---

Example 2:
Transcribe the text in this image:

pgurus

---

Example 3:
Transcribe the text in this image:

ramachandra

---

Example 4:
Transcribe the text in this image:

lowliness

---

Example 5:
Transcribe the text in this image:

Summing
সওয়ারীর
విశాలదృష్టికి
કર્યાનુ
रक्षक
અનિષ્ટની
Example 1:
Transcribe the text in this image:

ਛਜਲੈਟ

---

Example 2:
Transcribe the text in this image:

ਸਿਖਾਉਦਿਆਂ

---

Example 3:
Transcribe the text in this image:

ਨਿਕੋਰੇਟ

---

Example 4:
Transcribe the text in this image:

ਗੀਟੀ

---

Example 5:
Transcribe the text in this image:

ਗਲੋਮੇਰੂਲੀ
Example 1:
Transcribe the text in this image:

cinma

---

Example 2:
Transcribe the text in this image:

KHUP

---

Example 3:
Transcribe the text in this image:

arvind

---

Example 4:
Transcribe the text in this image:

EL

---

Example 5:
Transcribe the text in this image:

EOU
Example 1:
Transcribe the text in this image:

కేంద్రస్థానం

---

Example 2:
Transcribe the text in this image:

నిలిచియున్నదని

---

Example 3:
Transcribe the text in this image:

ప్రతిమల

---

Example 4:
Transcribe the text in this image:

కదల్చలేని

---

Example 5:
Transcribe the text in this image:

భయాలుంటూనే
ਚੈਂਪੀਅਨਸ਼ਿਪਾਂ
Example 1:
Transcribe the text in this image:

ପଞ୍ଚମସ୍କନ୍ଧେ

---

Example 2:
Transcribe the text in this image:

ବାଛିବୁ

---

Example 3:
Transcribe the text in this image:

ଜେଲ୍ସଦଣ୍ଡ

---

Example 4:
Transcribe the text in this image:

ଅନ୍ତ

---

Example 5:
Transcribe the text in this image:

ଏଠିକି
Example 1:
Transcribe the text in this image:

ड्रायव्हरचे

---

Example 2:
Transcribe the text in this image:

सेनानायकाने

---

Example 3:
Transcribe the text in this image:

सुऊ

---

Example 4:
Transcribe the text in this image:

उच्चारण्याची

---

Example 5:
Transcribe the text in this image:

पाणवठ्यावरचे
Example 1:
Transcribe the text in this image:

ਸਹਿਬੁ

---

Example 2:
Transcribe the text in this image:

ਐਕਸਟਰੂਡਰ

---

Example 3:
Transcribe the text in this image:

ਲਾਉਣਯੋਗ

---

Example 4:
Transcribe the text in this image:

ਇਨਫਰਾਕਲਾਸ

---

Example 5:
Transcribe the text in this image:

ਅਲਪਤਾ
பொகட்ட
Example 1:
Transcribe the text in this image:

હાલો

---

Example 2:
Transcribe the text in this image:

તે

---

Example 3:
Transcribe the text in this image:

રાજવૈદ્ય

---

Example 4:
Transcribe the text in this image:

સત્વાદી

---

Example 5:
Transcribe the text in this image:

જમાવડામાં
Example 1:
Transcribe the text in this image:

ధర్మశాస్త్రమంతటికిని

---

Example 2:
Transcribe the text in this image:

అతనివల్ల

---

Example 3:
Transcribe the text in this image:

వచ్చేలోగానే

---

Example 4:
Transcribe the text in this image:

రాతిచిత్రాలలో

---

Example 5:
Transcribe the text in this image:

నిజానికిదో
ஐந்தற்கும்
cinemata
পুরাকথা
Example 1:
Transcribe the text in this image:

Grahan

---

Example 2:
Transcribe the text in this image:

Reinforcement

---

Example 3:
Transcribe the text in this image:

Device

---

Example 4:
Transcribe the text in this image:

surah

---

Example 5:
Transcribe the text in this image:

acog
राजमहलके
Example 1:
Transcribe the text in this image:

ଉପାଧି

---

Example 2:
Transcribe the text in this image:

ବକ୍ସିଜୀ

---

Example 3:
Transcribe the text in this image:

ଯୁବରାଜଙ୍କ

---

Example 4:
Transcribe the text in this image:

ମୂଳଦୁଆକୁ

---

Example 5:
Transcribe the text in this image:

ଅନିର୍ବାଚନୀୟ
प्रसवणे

■ **REQUIREMENT**
All of the material above needs to be retyped word for word.

■ **ANSWER TO THIS PROBLEM**
---

Example 2:
Transcribe the text in this image:

pgurus

---

Example 3:
Transcribe the text in this image:

ramachandra

---

Example 4:
Transcribe the text in this image:

lowliness

---

Example 5:
Transcribe the text in this image:

Summing
সওয়ারীর
విశాలదృష్టికి
કર્યાનુ
रक्षक
અનિષ્ટની
Example 1:
Transcribe the text in this image:

ਛਜਲੈਟ

---

Example 2:
Transcribe the text in this image:

ਸਿਖਾਉਦਿਆਂ

---

Example 3:
Transcribe the text in this image:

ਨਿਕੋਰੇਟ

---

Example 4:
Transcribe the text in this image:

ਗੀਟੀ

---

Example 5:
Transcribe the text in this image:

ਗਲੋਮੇਰੂਲੀ
Example 1:
Transcribe the text in this image:

cinma

---

Example 2:
Transcribe the text in this image:

KHUP

---

Example 3:
Transcribe the text in this image:

arvind

---

Example 4:
Transcribe the text in this image:

EL

---

Example 5:
Transcribe the text in this image:

EOU
Example 1:
Transcribe the text in this image:

కేంద్రస్థానం

---

Example 2:
Transcribe the text in this image:

నిలిచియున్నదని

---

Example 3:
Transcribe the text in this image:

ప్రతిమల

---

Example 4:
Transcribe the text in this image:

కదల్చలేని

---

Example 5:
Transcribe the text in this image:

భయాలుంటూనే
ਚੈਂਪੀਅਨਸ਼ਿਪਾਂ
Example 1:
Transcribe the text in this image:

ପଞ୍ଚମସ୍କନ୍ଧେ

---

Example 2:
Transcribe the text in this image:

ବାଛିବୁ

---

Example 3:
Transcribe the text in this image:

ଜେଲ୍ସଦଣ୍ଡ

---

Example 4:
Transcribe the text in this image:

ଅନ୍ତ

---

Example 5:
Transcribe the text in this image:

ଏଠିକି
Example 1:
Transcribe the text in this image:

ड्रायव्हरचे

---

Example 2:
Transcribe the text in this image:

सेनानायकाने

---

Example 3:
Transcribe the text in this image:

सुऊ

---

Example 4:
Transcribe the text in this image:

उच्चारण्याची

---

Example 5:
Transcribe the text in this image:

पाणवठ्यावरचे
Example 1:
Transcribe the text in this image:

ਸਹਿਬੁ

---

Example 2:
Transcribe the text in this image:

ਐਕਸਟਰੂਡਰ

---

Example 3:
Transcribe the text in this image:

ਲਾਉਣਯੋਗ

---

Example 4:
Transcribe the text in this image:

ਇਨਫਰਾਕਲਾਸ

---

Example 5:
Transcribe the text in this image:

ਅਲਪਤਾ
பொகட்ட
Example 1:
Transcribe the text in this image:

હાલો

---

Example 2:
Transcribe the text in this image:

તે

---

Example 3:
Transcribe the text in this image:

રાજવૈદ્ય

---

Example 4:
Transcribe the text in this image:

સત્વાદી

---

Example 5:
Transcribe the text in this image:

જમાવડામાં
Example 1:
Transcribe the text in this image:

ధర్మశాస్త్రమంతటికిని

---

Example 2:
Transcribe the text in this image:

అతనివల్ల

---

Example 3:
Transcribe the text in this image:

వచ్చేలోగానే

---

Example 4:
Transcribe the text in this image:

రాతిచిత్రాలలో

---

Example 5:
Transcribe the text in this image:

నిజానికిదో
ஐந்தற்கும்
cinemata
পুরাকথা
Example 1:
Transcribe the text in this image:

Grahan

---

Example 2:
Transcribe the text in this image:

Reinforcement

---

Example 3:
Transcribe the text in this image:

Device

---

Example 4:
Transcribe the text in this image:

surah

---

Example 5:
Transcribe the text in this image:

acog
राजमहलके
Example 1:
Transcribe the text in this image:

ଉପାଧି

---

Example 2:
Transcribe the text in this image:

ବକ୍ସିଜୀ

---

Example 3:
Transcribe the text in this image:

ଯୁବରାଜଙ୍କ

---

Example 4:
Transcribe the text in this image:

ମୂଳଦୁଆକୁ

---

Example 5:
Transcribe the text in this image:

ଅନିର୍ବାଚନୀୟ
प्रसवणे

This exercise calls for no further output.